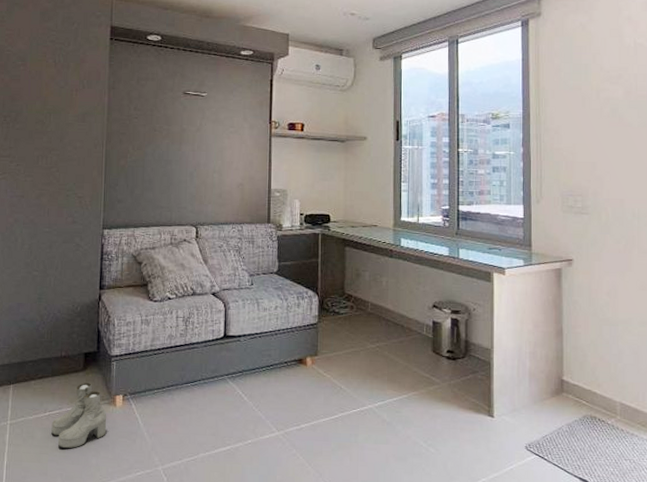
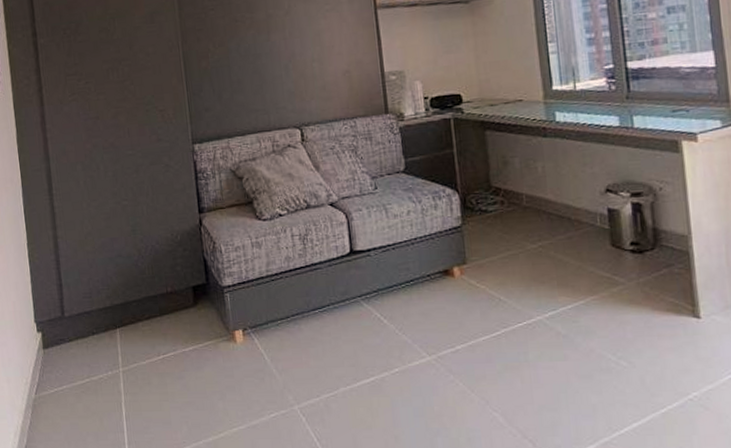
boots: present [51,382,107,449] -> none [167,318,230,394]

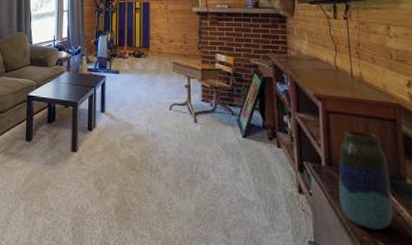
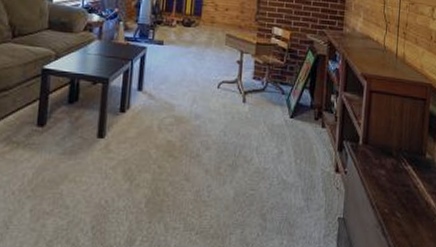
vase: present [338,130,393,230] -> none [370,109,414,202]

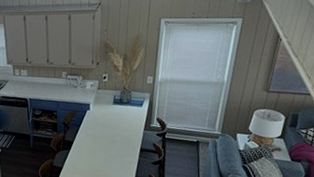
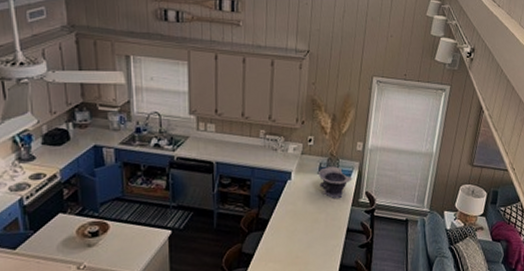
decorative bowl: none [112,98,144,124] -> present [318,166,353,198]

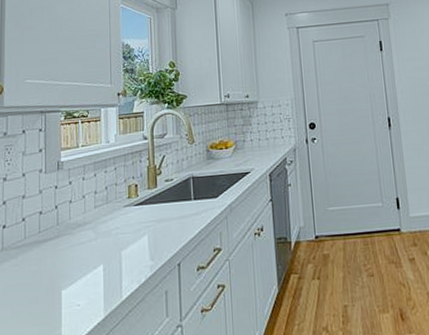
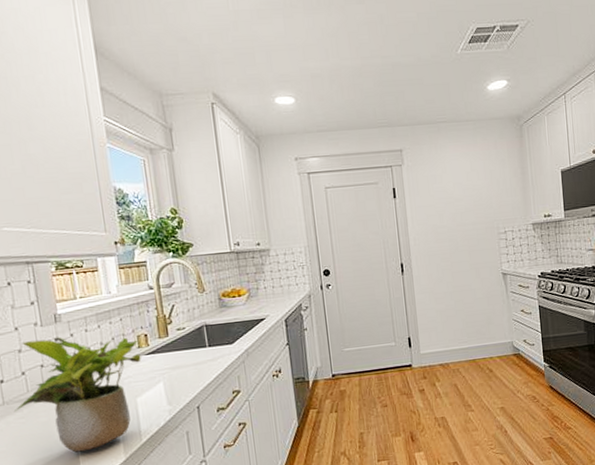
potted plant: none [11,184,130,306] -> present [14,337,141,453]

Task details - Copy the listing exactly. Leave the pictures out.

Result of this exercise -
boots: present [51,382,107,449] -> none [167,318,230,394]

vase: present [338,130,393,230] -> none [370,109,414,202]

decorative bowl: none [112,98,144,124] -> present [318,166,353,198]

potted plant: none [11,184,130,306] -> present [14,337,141,453]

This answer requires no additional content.